Being honest about how we view relationships and other people is perfectly acceptable, nobody should be offended by someone stating they wouldn’t be interested in dating someone who treats sex casually, and that they would consider that person to lack the depth they would be looking for. I imagine rather than be offended, they would prefer to be with someone who also thinks of sex in a casual way, so what would my opinion matter to them anyway? This is a forum for honesty and insight into others views.

shuggles · 02/09/2024 22:45

@SouthLondonMum22 Body language

Can be a sign of friendship.

and flirting to start.

This happens with friendship too.

Especially if you get to know someone well enough

This could be friendship also.

So now we have established that friendship and "signs" are indistinguishable.

... but you can't conceive that men would ever accidentally conflate the two?

BustPipes · 02/09/2024 22:45

Werweisswohin · 02/09/2024 22:41

Eh?

I know what you meant (and agree) but read it again - it sounds like you are talking about a fair few people at the same time. Which just sounds quite tiring.

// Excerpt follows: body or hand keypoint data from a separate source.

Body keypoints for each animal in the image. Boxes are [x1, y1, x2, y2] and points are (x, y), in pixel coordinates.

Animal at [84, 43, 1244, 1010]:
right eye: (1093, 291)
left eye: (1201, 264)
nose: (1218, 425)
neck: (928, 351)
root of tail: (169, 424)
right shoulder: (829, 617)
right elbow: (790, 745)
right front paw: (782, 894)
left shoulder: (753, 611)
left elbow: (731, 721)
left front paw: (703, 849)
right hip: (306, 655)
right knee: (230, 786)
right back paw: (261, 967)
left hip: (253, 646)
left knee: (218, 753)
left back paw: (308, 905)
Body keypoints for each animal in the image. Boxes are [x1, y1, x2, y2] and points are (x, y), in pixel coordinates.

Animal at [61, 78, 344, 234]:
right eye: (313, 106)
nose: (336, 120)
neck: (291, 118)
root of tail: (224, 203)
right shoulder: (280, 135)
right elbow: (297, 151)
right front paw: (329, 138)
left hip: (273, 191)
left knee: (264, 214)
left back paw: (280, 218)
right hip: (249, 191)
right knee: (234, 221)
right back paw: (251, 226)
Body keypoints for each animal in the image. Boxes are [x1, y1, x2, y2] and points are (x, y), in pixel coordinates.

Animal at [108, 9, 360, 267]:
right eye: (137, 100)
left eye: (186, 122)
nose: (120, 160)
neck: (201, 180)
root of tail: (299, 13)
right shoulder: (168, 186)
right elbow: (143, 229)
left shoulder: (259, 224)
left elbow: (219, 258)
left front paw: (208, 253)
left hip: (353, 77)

SouthLondonMum22 · 02/09/2024 22:49

shuggles · 02/09/2024 22:45

@SouthLondonMum22 Body language

Can be a sign of friendship.

and flirting to start.

This happens with friendship too.

Especially if you get to know someone well enough

This could be friendship also.

So now we have established that friendship and "signs" are indistinguishable.

... but you can't conceive that men would ever accidentally conflate the two?

There's a difference. Again, especially if you get to know someone well and know their personality.

If they are so indistinguishable, why can women manage but not men? Of course they can. Like I said, it is just an excuse to push boundaries with some men.